European Commissioner for Migration, Home Affairs and Citizenship Dimitris Avramopoulos told a press conference that the bloc was due to move the second tranche of €3 billion for projects supporting Syrian refugees in Turkey.
In a statement, the commission said: “The first tranche of the Facility set up in 2016 was made up of €1 billion [$1.24 billion] from the EU budget and €2 billion [$2.48 billion] from Member States’ contributions.
“The Commission proposes to continue this arrangement so that the successful and effective work of the Facility for projects benefiting refugees in Turkey can continue.”
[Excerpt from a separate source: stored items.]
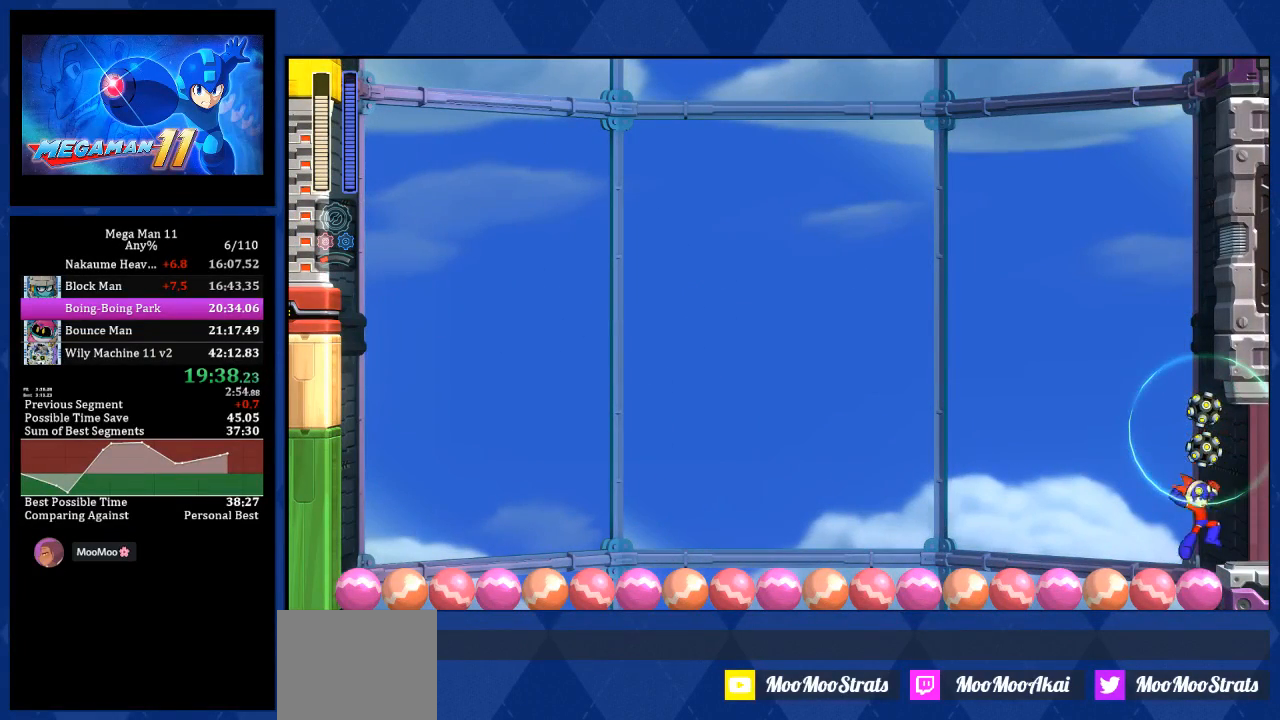
{"buttons": ["DPAD_RIGHT"], "left_stick": "center", "right_stick": "center", "events": []}
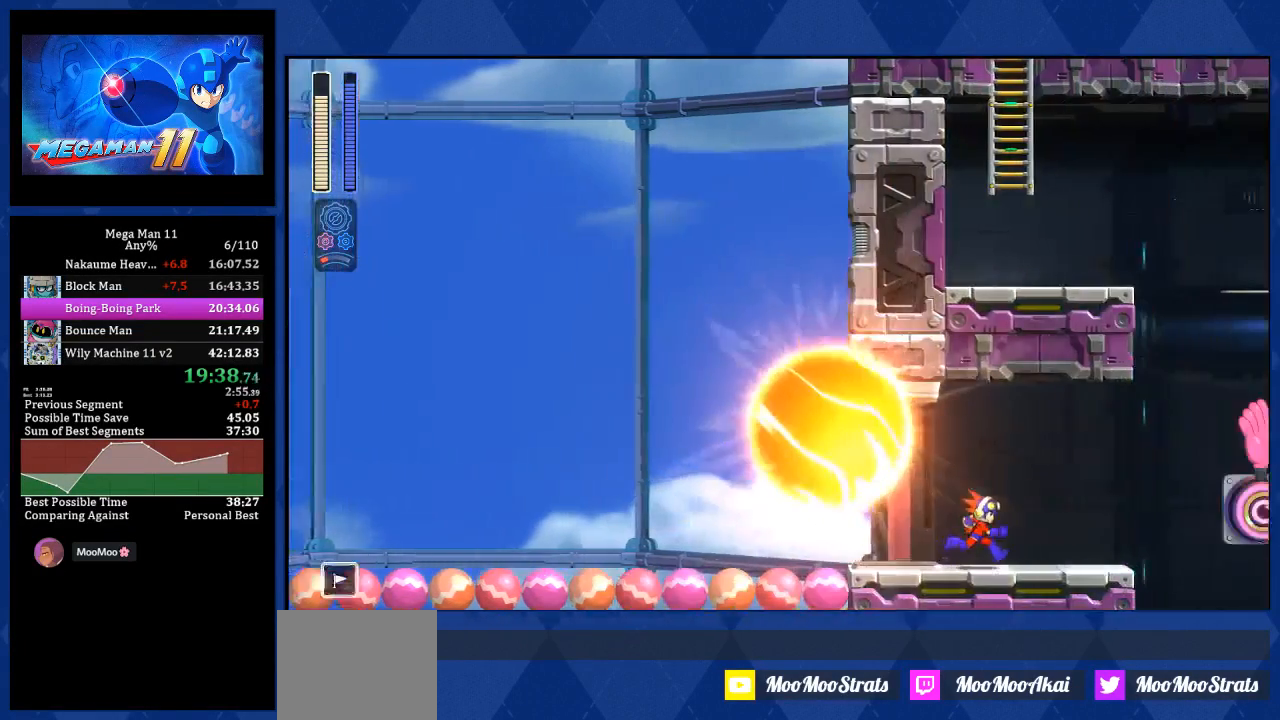
{"buttons": ["DPAD_RIGHT"], "left_stick": "center", "right_stick": "center", "events": []}
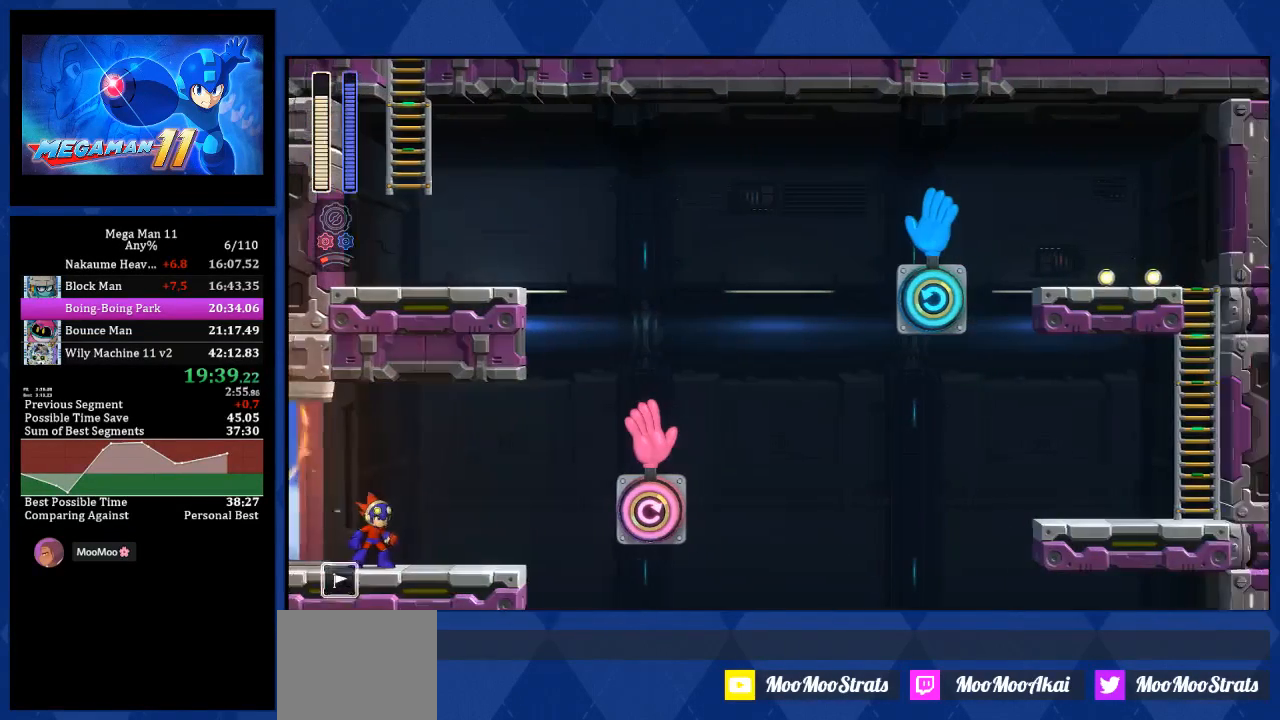
{"buttons": ["DPAD_RIGHT"], "left_stick": "center", "right_stick": "center", "events": []}
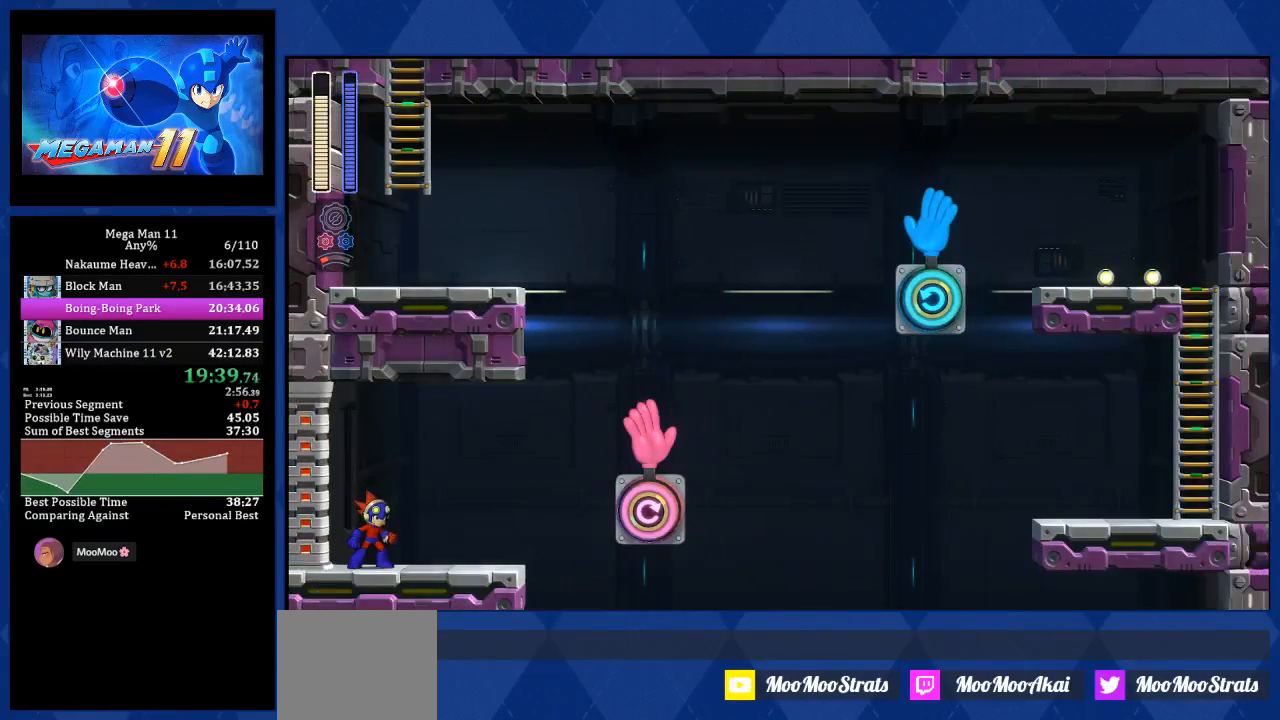
{"buttons": ["L1", "DPAD_RIGHT"], "left_stick": "center", "right_stick": "center", "events": [[367, "L1", "down"]]}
The offer came ahead of a key EU-Turkey summit set for March 26 in Varna, Bulgaria bringing together EU leaders and President Recep Tayyip Erdogan.
In 2016, Turkey and the EU signed a deal aiming to stem the irregular migration flow through the Aegean Sea by taking stricter measures against human traffickers and improving conditions for nearly 3 million Syrian refugees in Turkey.
The deal also allows for the acceleration of Turkey’s EU membership bid and visa-free travel for Turkish nationals within the Schengen area, on the condition that Ankara meets all 72 requirements set by the EU.
Turkey has long complained of the EU being slow to deliver the promised funds for refugees and failing to uphold its end of the deal concerning visa-free travel.
Last November European Commission President Jean-Claude Juncker said that the financial support the EU promised to Turkey will be fully respected.
“I would like to be very clear. We have promised €3 billion for the refugee program and another €3 billion euros to Turkey for the coming years. This decision of the EU will be respected fully,” Juncker said.